Joe Simmons writes:
I asked MTurk NFL fans to consider an NFL game in which the favorite was expected to beat the underdog by 7 points in a full-length game. I elicited their beliefs about sample size in a few different ways (materials .pdf; data .xls).
Some were asked to give the probability that the better team would be winning, losing, or tied after 1, 2, 3, and 4 quarters. If you look at the average win probabilities, their judgments look smart.

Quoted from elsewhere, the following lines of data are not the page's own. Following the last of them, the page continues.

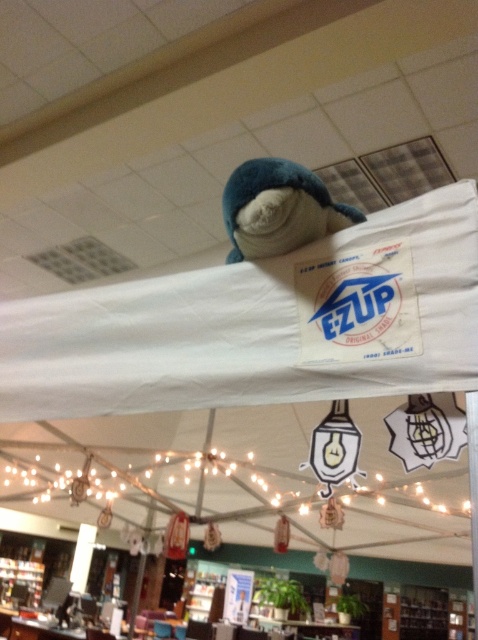
Between white fabric canopy at upper center and soft blue plush at upper center, which one is positioned higher?

Positioned higher is soft blue plush at upper center.

Is point (67, 362) positioned after point (271, 192)?

Yes, point (67, 362) is behind point (271, 192).

At what (x,y) coordinates should I click in order to perform the action: click on white fabric canopy at upper center. Please return your answer as a coordinate pair (x, y). Looking at the image, I should click on (261, 324).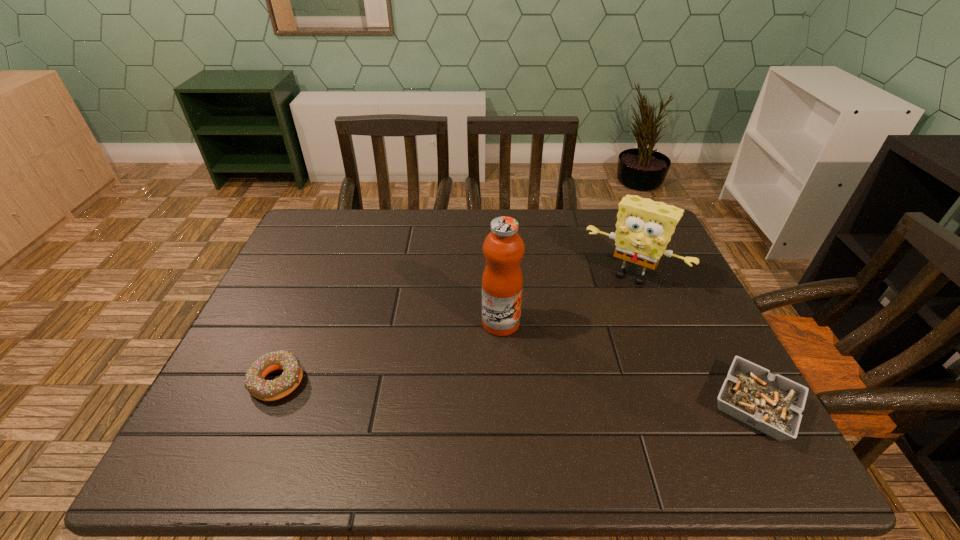
Locate an element on the screen. The width and height of the screenshot is (960, 540). vacant space on the desktop that is between the leftmost object and the ashtray and is positioned on the front label of the third object from right to left is located at coordinates (559, 396).

Identify the location of vacant spot on the desktop that is between the leftmost object and the ashtray and is positioned on the face of the second tallest object. (566, 396).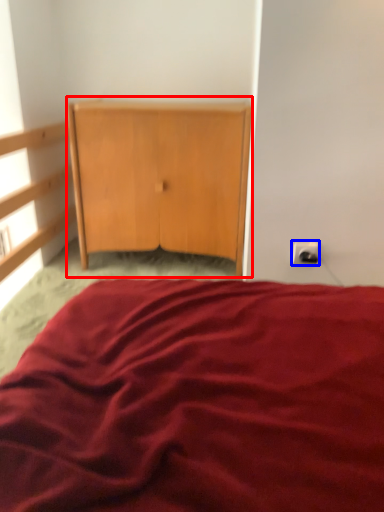
Question: Which point is further to the camera, cupboard (highlighted by a red box) or electric outlet (highlighted by a blue box)?

Choices:
 (A) cupboard
 (B) electric outlet

Answer: (A)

But this graph is super misleading, because the fact that the average prediction is wise masks the fact that the average person is not. Of the 204 participants sampled, only 26% assigned the favorite a higher probability to win at 4 quarters than at 3 quarters than at 2 quarters than at 1 quarter. About 42% erroneously said, at least once, that the favorite’s chances of winning would be greater for a shorter game than for a longer game.
How good people are at this depends on how you ask the question, but no matter how you ask it they are not very good.
The explicit warning, “This Graph is Super Misleading,” is a great idea.
But don’t stop there! You can do better. The next step is to follow it up with a spaghetti plot showing people’s estimates. If you click through the links, you see there are about 200 respondents, and 200 is a lot to show in a spaghetti plot, but you could handle this by breaking up the people into a bunch of categories (for example, based on age, sex, and football knowledge) thus allowing a grid of smaller graphs, each of which wouldn’t have too many lines.
P.S. Jeff Leek points out that sometimes a spaghetti plot won’t work so well because there are too many lines to plot and all you get is a mess (sort of like the above plate-o-spag image, in fact). He suggests the so-called lasagna plot, which is a sort of heat map, and which seems to have some similarities to Solomon Hsiang’s “watercolor” uncertainty display.
A heat map could be a good idea but let me also remind everyone that there are some solutions to overplotting of the lines in a spaghetti plot, some ways to keep the spaghetti structure while losing some of the messiness. Here are some strategies, in increasing order of complexity:
1. Simply plot narrower lines. Graphics devices have improved, and thin lines can work well.
2. Just plot a random sample of the lines. If you have 100 patients in your study, just plot 20 lines, say.
3. Small multiples: for example, a 2×4 grid broken down by male/female and 4 age categories. Within each sub-plot you don’t have so many lines so less of a problem with overplotting.